Your task is to filter the data below down to the lines holding "depth".

--- SOURCE RECORDS Enclosed Below ---

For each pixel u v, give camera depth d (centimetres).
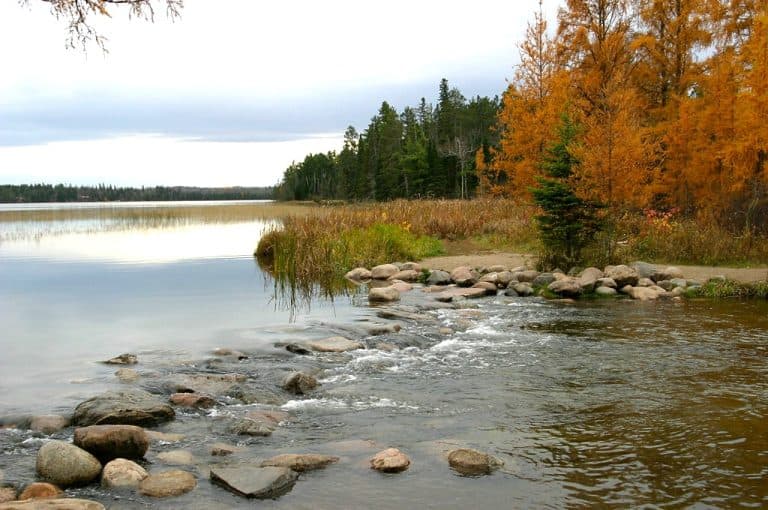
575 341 1006
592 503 470
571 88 2370
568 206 1677
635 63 2466
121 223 4481
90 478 506
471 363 877
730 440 588
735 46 2275
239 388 740
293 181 11644
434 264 1988
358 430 623
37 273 1872
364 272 1867
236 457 553
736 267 1680
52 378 797
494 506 465
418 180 6850
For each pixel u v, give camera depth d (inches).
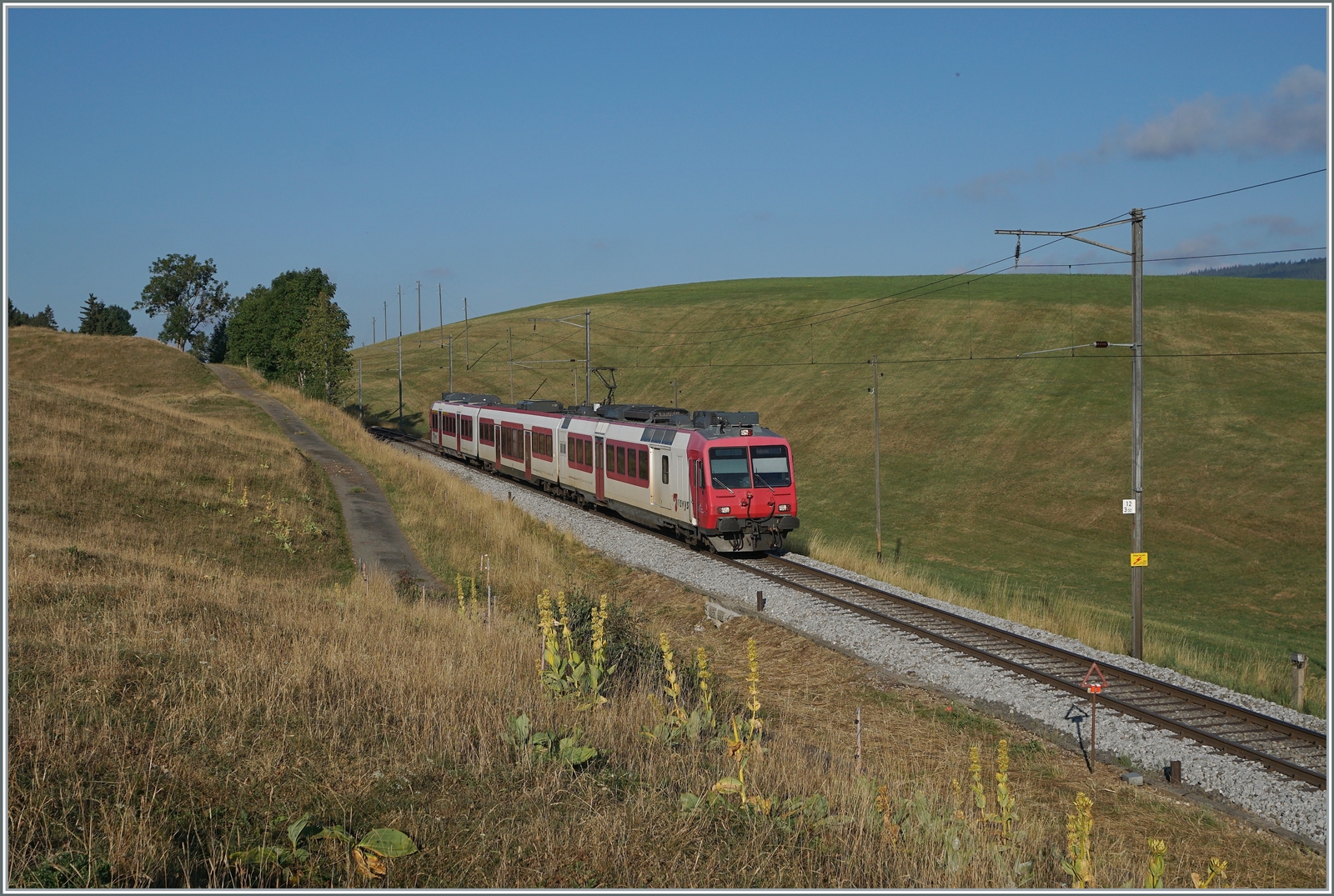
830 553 1139.9
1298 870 393.1
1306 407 2682.1
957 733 552.7
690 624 837.2
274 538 1035.9
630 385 3831.2
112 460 1207.6
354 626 572.1
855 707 604.7
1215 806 455.5
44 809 268.5
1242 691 656.4
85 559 700.0
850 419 3038.9
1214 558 1839.3
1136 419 802.2
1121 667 673.6
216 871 253.4
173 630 496.4
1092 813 450.9
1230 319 3545.8
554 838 291.7
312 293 3415.4
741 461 1031.6
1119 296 4104.3
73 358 2913.4
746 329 4343.0
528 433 1624.0
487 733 384.8
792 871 287.1
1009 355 3437.5
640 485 1189.1
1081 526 2090.3
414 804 308.8
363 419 3371.1
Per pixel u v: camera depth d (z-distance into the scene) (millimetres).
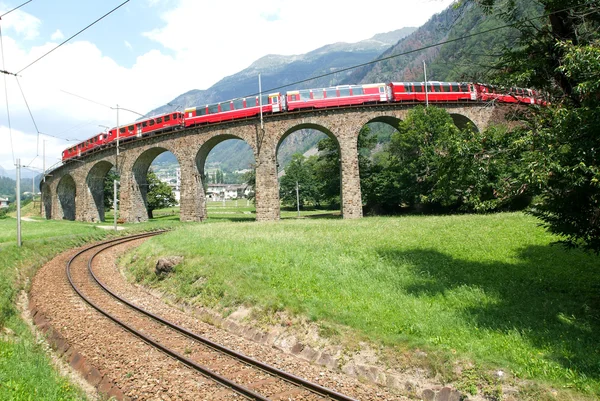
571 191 10727
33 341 12656
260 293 14234
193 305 15914
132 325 13602
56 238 33375
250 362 10367
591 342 9672
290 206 85562
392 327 10922
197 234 26672
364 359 10039
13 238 32969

--- End of Enclosed SOURCE RECORDS ---

* _ANSWER SECTION_
For each pixel u v, give camera depth d (centimetres).
For each pixel u v, give camera depth d (inches).
Per pixel u v: camera depth d (z-distance into the scene) (millimetres).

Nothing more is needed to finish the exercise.